Let us go then, you and I, / When the evening is spread out against the sky / Like a patient etherized upon a table; /
Let us go, through certain half-deserted streets, / The muttering retreats / Of restless nights in one-night cheap hotels /
And sawdust restaurants with oyster-shells: / Streets that follow like a tedious argument / Of insidious intent /
To lead you to an overwhelming question… / Oh, do not ask, "What is it?" / Let us go and make our visit. /

(T.S. Eliot. The Love Song of J. Alfred Prufrock)

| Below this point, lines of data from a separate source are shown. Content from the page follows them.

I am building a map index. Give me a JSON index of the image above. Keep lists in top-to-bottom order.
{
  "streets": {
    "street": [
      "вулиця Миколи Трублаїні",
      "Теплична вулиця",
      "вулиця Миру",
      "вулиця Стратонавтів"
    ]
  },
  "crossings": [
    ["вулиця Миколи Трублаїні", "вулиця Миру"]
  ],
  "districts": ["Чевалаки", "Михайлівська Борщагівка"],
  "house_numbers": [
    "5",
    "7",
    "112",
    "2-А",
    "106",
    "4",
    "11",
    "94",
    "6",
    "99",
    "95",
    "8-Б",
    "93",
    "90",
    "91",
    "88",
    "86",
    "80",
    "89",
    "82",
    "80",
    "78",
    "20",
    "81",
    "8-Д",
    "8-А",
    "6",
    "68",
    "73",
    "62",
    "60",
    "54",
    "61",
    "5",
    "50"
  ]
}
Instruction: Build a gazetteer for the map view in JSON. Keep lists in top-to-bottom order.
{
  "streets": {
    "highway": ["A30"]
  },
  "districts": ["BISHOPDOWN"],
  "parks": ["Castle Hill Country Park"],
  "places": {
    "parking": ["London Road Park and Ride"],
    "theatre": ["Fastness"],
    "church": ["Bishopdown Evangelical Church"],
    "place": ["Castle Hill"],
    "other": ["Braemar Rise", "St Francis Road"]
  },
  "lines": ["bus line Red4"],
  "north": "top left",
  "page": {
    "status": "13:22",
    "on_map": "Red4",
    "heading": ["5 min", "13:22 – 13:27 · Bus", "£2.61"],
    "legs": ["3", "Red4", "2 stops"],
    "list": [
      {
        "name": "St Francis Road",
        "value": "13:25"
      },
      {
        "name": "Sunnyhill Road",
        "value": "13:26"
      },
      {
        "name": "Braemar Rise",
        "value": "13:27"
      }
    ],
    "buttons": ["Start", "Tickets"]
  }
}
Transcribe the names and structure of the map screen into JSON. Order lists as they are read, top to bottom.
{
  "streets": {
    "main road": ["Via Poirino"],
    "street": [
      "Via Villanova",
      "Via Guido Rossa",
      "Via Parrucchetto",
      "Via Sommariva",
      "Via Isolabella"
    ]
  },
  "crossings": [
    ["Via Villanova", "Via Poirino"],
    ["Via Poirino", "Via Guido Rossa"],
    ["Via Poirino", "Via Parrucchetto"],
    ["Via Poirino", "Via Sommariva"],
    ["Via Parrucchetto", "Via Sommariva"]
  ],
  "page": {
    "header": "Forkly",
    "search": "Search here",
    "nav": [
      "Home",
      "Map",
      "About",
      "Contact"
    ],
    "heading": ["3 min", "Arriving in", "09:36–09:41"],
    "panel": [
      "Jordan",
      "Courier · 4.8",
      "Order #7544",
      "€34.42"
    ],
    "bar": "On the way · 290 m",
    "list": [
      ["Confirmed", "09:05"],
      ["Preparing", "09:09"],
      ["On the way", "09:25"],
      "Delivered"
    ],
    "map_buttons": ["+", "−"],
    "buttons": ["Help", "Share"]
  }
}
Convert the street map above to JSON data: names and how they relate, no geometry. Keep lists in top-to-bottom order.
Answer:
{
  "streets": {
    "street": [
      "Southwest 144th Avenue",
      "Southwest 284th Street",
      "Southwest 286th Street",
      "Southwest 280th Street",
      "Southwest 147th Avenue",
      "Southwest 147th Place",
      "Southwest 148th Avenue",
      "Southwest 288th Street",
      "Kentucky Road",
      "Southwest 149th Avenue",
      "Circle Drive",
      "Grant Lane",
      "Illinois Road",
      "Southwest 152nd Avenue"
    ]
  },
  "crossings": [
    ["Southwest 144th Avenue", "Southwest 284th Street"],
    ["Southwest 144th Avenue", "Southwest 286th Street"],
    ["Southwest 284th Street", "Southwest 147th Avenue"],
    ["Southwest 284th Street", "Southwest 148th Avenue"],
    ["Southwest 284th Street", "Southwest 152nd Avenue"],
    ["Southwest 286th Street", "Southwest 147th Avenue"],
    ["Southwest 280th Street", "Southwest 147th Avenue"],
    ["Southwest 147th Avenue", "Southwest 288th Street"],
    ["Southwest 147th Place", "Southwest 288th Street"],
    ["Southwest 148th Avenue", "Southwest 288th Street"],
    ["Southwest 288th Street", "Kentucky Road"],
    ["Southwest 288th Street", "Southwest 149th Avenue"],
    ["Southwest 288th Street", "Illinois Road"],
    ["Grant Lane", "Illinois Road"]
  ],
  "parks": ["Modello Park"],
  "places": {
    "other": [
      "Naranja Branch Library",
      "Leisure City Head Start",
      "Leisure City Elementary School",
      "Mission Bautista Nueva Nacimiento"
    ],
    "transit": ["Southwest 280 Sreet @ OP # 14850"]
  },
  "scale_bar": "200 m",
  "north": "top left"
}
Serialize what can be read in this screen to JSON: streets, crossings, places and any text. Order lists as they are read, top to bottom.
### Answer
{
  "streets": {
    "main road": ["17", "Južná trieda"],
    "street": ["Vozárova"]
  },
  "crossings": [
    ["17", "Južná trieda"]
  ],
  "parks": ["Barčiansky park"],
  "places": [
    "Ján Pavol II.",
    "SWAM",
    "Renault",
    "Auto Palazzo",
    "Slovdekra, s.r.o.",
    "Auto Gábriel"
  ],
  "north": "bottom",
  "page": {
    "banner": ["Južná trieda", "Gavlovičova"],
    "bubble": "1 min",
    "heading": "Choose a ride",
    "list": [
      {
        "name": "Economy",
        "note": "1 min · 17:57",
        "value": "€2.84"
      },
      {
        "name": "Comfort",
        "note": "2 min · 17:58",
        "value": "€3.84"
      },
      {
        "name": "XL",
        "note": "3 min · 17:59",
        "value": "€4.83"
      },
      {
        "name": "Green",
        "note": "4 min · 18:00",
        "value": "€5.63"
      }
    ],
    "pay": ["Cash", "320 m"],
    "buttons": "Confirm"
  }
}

Most of the people who are going to read these lines live in an urban environment. The city has become our place for expression and development. We assume this reality naturally since we were born.

However, almost two centuries before, when photography was born, the context was completely different because the prevailing environment was rural. The daily act of going out to the street nowadays, used to be out to the country then.

Lewis Carroll (1832-1898), who was practically born with the photography under his arms, wrote A Photographer's Day Out in 1860. The action takes place during a working day in the country. It tells the writer about the humorous adventures of a photographer who is only interested in portraiting women called Amelie.

Years later, by the end of that century, Eugène Atget (1857-1927), having become a wandering photographer in the streets of Paris, devotes himself to make an outstanding realistic record of the city and its inhabitants. He goes on with such work all along his lifetime until he dies in total poverty.